Acequias in New Mexico and Colorado have successfully developed and implemented changes in state water laws to accommodate the unique norms, customs, and practices of the acequia systems. But the communal owners of the acequias in New Mexico are receiving hard economic pushes from land developers and current inflation that are pushing them to consider selling the valued acequia.[5] The customary law of the acequia is older than and at variance with the Doctrine of Prior Appropriation, and the statutes promulgating acequia water law represent a rare instance of water pluralism in the context of Western water law in the United States (see Hicks & Peña (2003)). For example, the Doctrine of Prior Appropriation is based on the principle of "first in use, first in right", while acequia norms incorporate not just priority but principles of equity and fairness. This is evident in the fact that Prior Appropriation considers water to be a commodity owned by private individuals while acequia systems treat water as a community resource that irrigators have a shared right to use, manage, and protect. The concept of a shared responsibility natural resources reflects the beliefs stemming from the Spanish and Indigenous people who brought the acequia to the U.S. The plethora of cultural behaviors and values that created acequia communities still exist in the United States.[2]

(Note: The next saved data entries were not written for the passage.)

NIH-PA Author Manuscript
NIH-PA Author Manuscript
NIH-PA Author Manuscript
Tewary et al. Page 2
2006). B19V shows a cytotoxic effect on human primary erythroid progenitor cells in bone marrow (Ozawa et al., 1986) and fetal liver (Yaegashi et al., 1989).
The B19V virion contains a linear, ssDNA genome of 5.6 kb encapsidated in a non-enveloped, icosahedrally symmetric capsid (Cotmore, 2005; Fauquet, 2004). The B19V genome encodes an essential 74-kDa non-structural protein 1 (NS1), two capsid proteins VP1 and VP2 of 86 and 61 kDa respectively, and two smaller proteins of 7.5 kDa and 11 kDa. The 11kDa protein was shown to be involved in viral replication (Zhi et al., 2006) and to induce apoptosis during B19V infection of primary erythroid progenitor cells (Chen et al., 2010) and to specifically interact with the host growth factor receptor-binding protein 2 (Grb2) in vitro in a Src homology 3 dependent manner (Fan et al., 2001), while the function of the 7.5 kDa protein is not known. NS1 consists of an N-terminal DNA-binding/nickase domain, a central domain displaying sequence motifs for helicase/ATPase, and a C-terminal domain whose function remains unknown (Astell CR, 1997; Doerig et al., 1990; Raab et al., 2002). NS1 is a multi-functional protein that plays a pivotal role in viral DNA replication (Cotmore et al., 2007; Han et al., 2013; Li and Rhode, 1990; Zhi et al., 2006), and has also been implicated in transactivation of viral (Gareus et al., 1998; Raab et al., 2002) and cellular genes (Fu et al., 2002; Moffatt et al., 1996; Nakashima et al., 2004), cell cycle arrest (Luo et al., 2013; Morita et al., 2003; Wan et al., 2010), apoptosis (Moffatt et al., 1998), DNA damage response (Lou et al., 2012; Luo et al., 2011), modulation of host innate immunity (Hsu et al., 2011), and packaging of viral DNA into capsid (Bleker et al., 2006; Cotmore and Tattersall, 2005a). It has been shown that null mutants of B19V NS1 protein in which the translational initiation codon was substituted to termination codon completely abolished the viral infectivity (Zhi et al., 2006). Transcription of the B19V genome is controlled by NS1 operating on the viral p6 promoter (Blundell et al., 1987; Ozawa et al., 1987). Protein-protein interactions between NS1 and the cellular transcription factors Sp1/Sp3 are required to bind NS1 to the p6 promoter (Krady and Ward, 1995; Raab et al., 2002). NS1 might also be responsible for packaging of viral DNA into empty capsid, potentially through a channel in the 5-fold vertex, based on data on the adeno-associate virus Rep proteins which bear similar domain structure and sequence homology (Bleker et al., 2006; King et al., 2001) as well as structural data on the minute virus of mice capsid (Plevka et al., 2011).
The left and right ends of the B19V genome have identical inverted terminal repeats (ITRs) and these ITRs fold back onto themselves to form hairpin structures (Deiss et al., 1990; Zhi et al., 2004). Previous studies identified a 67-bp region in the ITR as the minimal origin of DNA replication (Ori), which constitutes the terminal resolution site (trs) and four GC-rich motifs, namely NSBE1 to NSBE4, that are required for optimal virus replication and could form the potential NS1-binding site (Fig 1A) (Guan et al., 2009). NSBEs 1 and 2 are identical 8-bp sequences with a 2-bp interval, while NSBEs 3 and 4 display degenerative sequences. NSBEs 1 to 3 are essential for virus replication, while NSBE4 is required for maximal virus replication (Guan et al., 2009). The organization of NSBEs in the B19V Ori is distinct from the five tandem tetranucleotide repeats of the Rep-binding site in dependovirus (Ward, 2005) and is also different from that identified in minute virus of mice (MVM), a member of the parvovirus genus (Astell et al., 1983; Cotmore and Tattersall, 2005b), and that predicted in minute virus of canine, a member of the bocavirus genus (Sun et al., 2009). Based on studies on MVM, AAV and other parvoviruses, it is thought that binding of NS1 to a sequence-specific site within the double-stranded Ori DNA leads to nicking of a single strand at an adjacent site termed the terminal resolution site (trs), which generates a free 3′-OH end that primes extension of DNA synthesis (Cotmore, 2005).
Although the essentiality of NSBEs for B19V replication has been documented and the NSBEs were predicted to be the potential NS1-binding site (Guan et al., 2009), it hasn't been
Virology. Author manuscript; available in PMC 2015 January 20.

While prior doctrines allow for water to be sold away from the basin of origin, the acequia system prohibits the transference of water from the watershed in which it is situated and thus considers water as an "asset-in-place". The Prior regime is based on a governance regime in which the members of a mutual ditch company will vote based on their proportional ownership of shares so that larger farmers have more votes. In contrast, the acequia system follows a "one farmer, one vote" system that has led researchers to consider this a form of "water democracy".[8][10]

Acequia law also requires that all persons with irrigation rights participate in the annual maintenance of the community ditch including the annual spring time ditch cleanup known as the limpieza y saca de acequia.[12]